The EU4Health programme aims to strengthen Europe’s health systems to better respond to future major international crises, such as the Covid-19 pandemic.
The Covid-19 outbreak has shown the need for EU countries to better cooperate and coordinate in times of crisis and to strengthen the EU’s capacity to respond effectively to new cross-border health threats.
To help EU health systems better cope with potential future crises, MEPs adopted the new EU4Health programme for 2021-2027 on 9 March.
The programme’s €5.1 billion budget will enable the EU to better prepare for major international health threats, while making affordable medicines and medical devices more readily available.
A fifth of the total budget will be dedicated to health promotion and disease prevention by addressing health risks such as the harmful use of alcohol and tobacco.
While national governments are primarily competent for health policy, the EU can complement and support national measures and adopt legislation in specific sectors.
The EU4Health programme not only aims to offer better protection against and management of crises by strengthening member states’ health systems and delivering better care, but also to improve health, foster innovation and investment and accelerate the fight against cancer, among others.
- Protect people from serious international health threats
- Improve the availability of medicines
- Strengthen health systems
EU4Health is part of the Next Generation EU recovery plan.
On 13 November 2020, the Parliament adopted its position on the new EU health programme. MEPs called for a European Health Response Mechanism to boost cooperation at EU level in times of crisis, a European monitoring system for shortages of medicines and medical devices, greater focus on disease prevention and digitalisation through a European eHealth Record.
In the provisional agreement on the EU’s budget for 2021-2027 reached on 10 November, Parliament’s team negotiated an increase in the budget for this programme from €1.7 billion proposed by the member states to €5.1 billion.
The programme will cover the 2021-2027 period, but all measures relating to the post crisis recovery are set to be applied in the first years.
What does EU4Health cover?
Tackling cross-border health threats
The programme aims to strengthen prevention, preparedness, surveillance and response in crisis times and improve the coordination of emergency capacity. It aims to build reserves of medicines and medical supplies, healthcare staff and experts and provide technical assistance.
RescEU, which is part of the EU Civil Protection Mechanism, will continue to provide rapid reaction and focus on direct crisis response capacities, while EU4Health would include strategic medical stockpiles for longer-term use and a reserve of medical staff who could be employed in case of a crisis. The programme will also support efforts to digitalise healthcare, action linked to e-health and the creation of a European health data space to promote the exchange and access to different types of health data.
Making medicines and medical supplies available and affordable
The EU wants to support efforts to monitor shortages of medicines, medical devices and other healthcare products relevant in a crisis and limit the dependency on imports of medicines and active pharmaceutical ingredients from non-EU countries. It also aims to boost innovation and more environmentally friendly production.

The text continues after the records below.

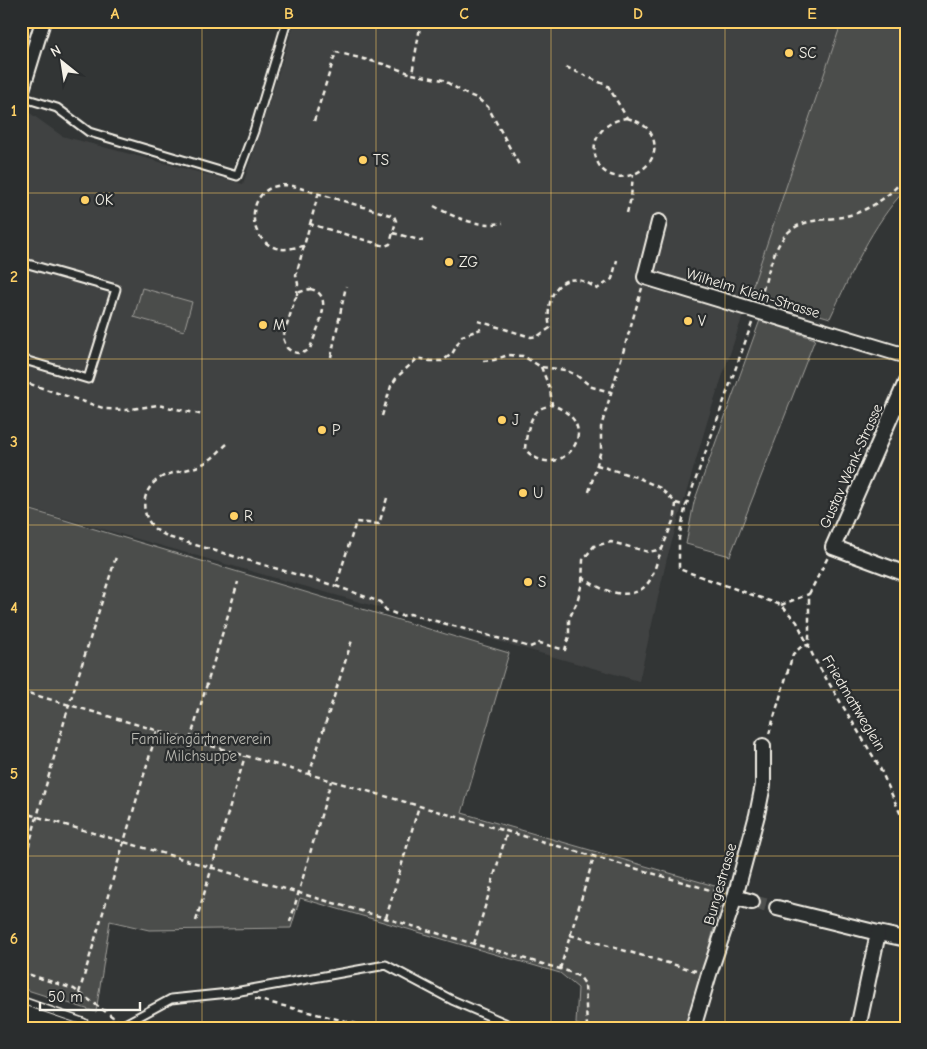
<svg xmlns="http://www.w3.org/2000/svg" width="927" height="1049" font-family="'Comic Neue',sans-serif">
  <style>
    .built { fill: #404242 }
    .green { fill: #4b4d4c; stroke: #a09f9a }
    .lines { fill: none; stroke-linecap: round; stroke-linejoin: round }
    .street-tunnel { stroke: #4f5150; stroke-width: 14; stroke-dasharray: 14 7; stroke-linecap: butt }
    .lane-casing { stroke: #f4f1e8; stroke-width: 11 }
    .street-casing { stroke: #f4f1e8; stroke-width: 18 }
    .secondary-casing { stroke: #f4f1e8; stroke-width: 22 }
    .path { stroke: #f4f1e8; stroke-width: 2.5; stroke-dasharray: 5 4; stroke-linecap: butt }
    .lane { stroke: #2a2d2e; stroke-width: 7 }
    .street { stroke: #2a2d2e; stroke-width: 14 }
    .secondary { stroke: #2a2d2e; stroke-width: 19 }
    .tram { stroke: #f4f1e8; stroke-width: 1 }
    .grid { fill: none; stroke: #ffd166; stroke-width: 1; stroke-opacity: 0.55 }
    .poi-dot { fill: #ffd166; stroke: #2a2d2e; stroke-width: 2 }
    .labels { text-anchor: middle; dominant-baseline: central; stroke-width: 4.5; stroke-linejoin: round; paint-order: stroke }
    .poi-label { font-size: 15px; fill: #f4f1e8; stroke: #2a2d2e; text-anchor: start }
    .street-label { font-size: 15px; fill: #f4f1e8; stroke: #2a2d2e }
    .park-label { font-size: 15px; fill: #b9b8b1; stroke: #2a2d2e }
    .neatline { fill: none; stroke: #ffd166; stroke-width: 2 }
    .grid-label { font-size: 16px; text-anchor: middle; font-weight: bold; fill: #ffd166 }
  </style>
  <rect width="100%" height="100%" fill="#323535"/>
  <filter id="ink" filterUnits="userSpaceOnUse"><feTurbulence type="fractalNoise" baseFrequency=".02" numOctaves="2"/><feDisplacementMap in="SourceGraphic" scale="10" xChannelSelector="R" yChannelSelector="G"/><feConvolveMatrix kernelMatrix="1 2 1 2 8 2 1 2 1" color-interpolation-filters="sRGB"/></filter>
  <g filter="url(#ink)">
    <path class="built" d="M 295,21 L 842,21 L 708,419 L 667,558 L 639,681 L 21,506 L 21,131 L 27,111 L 62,136 L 243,184 Z"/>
    <g class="green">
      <path d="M 842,21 L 906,21 L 906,189 C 872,224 851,274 830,318 L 750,294 Z"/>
      <path d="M 142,288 L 192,302 L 184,331 L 134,317 Z"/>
      <path d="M 760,320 L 815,339 L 730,556 L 686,544 L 694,502 Z"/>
      <path d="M 21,507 L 509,653 L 462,813 L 725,889 L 702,972 L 685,1028 L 588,1028 L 576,1024 L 578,988 L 560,973 L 300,898 L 291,928 L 149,930 L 110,921 L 96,1012 L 21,988 Z"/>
    </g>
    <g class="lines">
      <path class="street-tunnel" d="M 752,902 L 777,908"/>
      <defs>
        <g id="lane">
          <path d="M 21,97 L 57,108 L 89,132 L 237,176 L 254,131 L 287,21"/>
          <path d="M 21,262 L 116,289 L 88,379 L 21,359"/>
          <path d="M 123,1028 L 123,1025 L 171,999 L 229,993 L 386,965 L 452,1000 L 505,1023 L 509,1028"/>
        </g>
        <g id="street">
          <path d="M 21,93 L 43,21"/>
          <path d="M 659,222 L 645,277 L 906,356"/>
          <path d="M 906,382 L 833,547 L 906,574"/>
          <path d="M 735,897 L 752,902"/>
          <path d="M 777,908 L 878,933 L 906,939"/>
          <path d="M 32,1028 L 38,1013"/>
          <path d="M 693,1028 L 709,974 L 735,897 L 757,815 L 763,785 L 763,746"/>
          <path d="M 858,1028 L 878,933"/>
        </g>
        <path id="secondary" d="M 21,1007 L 81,1028"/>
      </defs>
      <use href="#lane" class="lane-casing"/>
      <use href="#street" class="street-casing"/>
      <use href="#secondary" class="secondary-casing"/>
      <g class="path">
        <path d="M 421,21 L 412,74 L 443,80 L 466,94 L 477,98 L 488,107 L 519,165"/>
        <path d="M 566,67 L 608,86 L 627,118"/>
        <path d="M 627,118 C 638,121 649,126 653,138 C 664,170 614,191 599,165 C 586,142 603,121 627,118 Z"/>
        <path d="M 314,121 L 336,52 L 383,64 L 412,74"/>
        <path d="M 434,206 C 457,219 477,227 503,223"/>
        <path d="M 627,213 L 631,198 L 633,174"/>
        <path d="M 310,224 L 318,195"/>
        <path d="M 393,233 L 423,241"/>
        <path d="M 310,289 C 337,294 315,332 310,349 C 302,355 294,354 287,348 L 283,338 L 295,299 L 300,292 Z"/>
        <path d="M 297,295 L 298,284 L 296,275 L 310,224 L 385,246 L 390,244 L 396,221 L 394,216 L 293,186 C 244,177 242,244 281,249 C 288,250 296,247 304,246"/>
        <path d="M 760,299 C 767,279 773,243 791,230 C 805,219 826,220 842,217 C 870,211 888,197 906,177"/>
        <path d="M 478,321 L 531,337 L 538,336 L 550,328 C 543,295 563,263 597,289 L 612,279 L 617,260"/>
        <path d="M 752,323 L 685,509 L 679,538 L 679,569 L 781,605 L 797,622 L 815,660 L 879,766 L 906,826"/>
        <path d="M 331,357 L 346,286"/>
        <path d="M 483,361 L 494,360 L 508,355 L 523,356 L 541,367 L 565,370 L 576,375 L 592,387 L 611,392"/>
        <path d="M 541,367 L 550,389 L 552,405 C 610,426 557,487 525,449 C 526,437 529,416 540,409 C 543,407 549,406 552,405"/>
        <path d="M 21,381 L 106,409 L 126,410 L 158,405 L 204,415"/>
        <path d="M 382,416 L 391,386 L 397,377 L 418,358 L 430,361 L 442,361 L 452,354 L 462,336 L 481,329"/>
        <path d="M 227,444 C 220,450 214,458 206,462 C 193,471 176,470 162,477 C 142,487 138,513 155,529 C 159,532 164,534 168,537 L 336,586"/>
        <path d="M 589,492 L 601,450 L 601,427 L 642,288"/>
        <path d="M 387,498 L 379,524 L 356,522 L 336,586 L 380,602 L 386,610 L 401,616 L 410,614 L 530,647 L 540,643 L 565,650 L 569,636 L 569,619 L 577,602 L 582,583 L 583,560 L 594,546 L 611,542 L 649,552 L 662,549 L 675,516 L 676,503 L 660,488 L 639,478 L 597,465"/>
        <path d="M 676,503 L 686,506"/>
        <path d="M 582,577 C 600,591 635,605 650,580 C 655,571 657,559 662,550"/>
        <path d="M 781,605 L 809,594"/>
        <path d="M 21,691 L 724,894"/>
        <path d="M 769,734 L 793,654 L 802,646 L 809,645 L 809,594 L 828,557"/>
        <path d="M 190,740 L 238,582"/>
        <path d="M 309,775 L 352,640"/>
        <path d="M 21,812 L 567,971 L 580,977 L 585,984 L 587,1028"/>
        <path d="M 21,873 L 69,705 L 116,557"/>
        <path d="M 386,918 L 419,806"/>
        <path d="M 196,921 L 245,756"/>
        <path d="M 290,922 L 331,781"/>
        <path d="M 570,935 L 696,971"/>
        <path d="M 474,944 L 507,832"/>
        <path d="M 560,969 L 594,857"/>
        <path d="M 21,972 L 74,989 L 117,1020"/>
        <path d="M 79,993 L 157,731"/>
        <path d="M 255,999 L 374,1028"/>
      </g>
      <use href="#lane" class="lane"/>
      <use href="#street" class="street"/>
      <use href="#secondary" class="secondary"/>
      <path class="tram" d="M 21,1004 L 91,1028"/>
    </g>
  </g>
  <path class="grid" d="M 202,21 L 202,1028M 376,21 L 376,1028M 551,21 L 551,1028M 725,21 L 725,1028M 21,193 L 906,193M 21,359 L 906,359M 21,525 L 906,525M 21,690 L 906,690M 21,856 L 906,856"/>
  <g class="poi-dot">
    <circle cx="789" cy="53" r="5"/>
    <circle cx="363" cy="160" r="5"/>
    <circle cx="85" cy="200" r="5"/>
    <circle cx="449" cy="262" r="5"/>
    <circle cx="688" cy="321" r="5"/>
    <circle cx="263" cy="325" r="5"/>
    <circle cx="502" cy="420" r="5"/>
    <circle cx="322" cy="430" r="5"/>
    <circle cx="523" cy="493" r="5"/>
    <circle cx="234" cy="516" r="5"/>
    <circle cx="528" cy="582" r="5"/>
  </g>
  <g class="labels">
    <g class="poi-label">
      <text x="799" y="53">SC</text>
      <text x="373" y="160">TS</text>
      <text x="95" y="200">OK</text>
      <text x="459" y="262">ZG</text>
      <text x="698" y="321">V</text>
      <text x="273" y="325">M</text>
      <text x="512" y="420">J</text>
      <text x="332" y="430">P</text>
      <text x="533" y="493">U</text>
      <text x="244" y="516">R</text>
      <text x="538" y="582">S</text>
    </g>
    <g class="street-label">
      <text transform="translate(753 293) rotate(17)">Wilhelm Klein-Strasse</text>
      <text transform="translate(851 466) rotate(-66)">Gustav Wenk-Strasse</text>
      <text transform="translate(854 703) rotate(59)">Friedmattweglein</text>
      <text transform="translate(720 884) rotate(-74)">Bungestrasse</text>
    </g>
    <g class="park-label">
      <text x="201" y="739">Familiengärtnerverein<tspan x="201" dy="17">Milchsuppe</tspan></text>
    </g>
  </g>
  <rect width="927" height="1049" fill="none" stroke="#2a2d2e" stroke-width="55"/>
  <g transform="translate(62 62) rotate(330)" stroke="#2a2d2e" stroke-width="4" paint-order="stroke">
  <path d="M0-4L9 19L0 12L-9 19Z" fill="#f4f1e8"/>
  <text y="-8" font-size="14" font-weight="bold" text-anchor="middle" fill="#f4f1e8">N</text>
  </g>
  <path d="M40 1002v8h100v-8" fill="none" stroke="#f4f1e8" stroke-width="2.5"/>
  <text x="48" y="1002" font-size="15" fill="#f4f1e8" stroke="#2a2d2e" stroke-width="4" paint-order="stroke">50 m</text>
  <rect x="28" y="28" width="872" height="994" class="neatline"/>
  <g class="grid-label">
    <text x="115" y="19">A</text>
    <text x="289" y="19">B</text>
    <text x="464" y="19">C</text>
    <text x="638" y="19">D</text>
    <text x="812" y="19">E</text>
    <text x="14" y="116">1</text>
    <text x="14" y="282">2</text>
    <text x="14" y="447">3</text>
    <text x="14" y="613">4</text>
    <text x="14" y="779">5</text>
    <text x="14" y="944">6</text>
  </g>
</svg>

Strengthen health systems and healthcare workforce
National health systems should become more efficient and resilient by: boosting investment in disease prevention programmes; supporting the exchange of best practices; global cooperation; and improving access to health care.
Tackling long-term challenges
EU4Health aims to address issues such as:
- Providing affordable good quality healthcare to all, by removing health inequalities
- Scaling up the use of digital innovations
- Tackling non-communicable diseases by improving diagnosis, prevention and care, in particular cancer (through the Beating Cancer Plan), cardiovascular diseases, diabetes, mental health (the goal is to reduce premature mortality by one third by 2030)
- Advocating the prudent use of antibiotics and fighting antimicrobial resistance
- Improving vaccination coverage rates in EU countries
- Expanding successful initiatives, such as the European Reference Networks connecting healthcare professionals to support patients affected by rare diseases
- Tackling the impact of environmental pollution and demographic changes, including an ageing population, on public health
- Tailor made support and advice to countries
- Training for healthcare professionals for deployment across the EU
- Audits of member states’ preparedness and response arrangements
- Clinical trials to speed up the development of medicines and vaccines
- Cross-border collaboration and partnerships
- Conducting studies, data collection and benchmarking
Parliament is asking for a European Health Union
In a resolution adopted on 10 July 2020, Parliament set out its principles for a post Covid EU health strategy. MEPs again stressed the need to draw the right lessons from the coronavirus pandemic, calling for a European Health Union with stronger tools to deal with future health emergencies.
On 11 November, the Commission presented a set of proposals for creating a European Health Union, These include strengthening the EU’s crisis management to cope with serious cross-border health threats and stronger mandates for the European Centre for Disease Control and Prevention and the European Medicines Agency.
Parliament had consistently promoted the establishment of a coherent EU public health policy. In a resolution adopted on 17 April 2020, Parliament also called for a dedicated budget to support national healthcare sectors during the crisis, as well as for investment post-crisis to make health-care systems more resilient and focused on those most in need.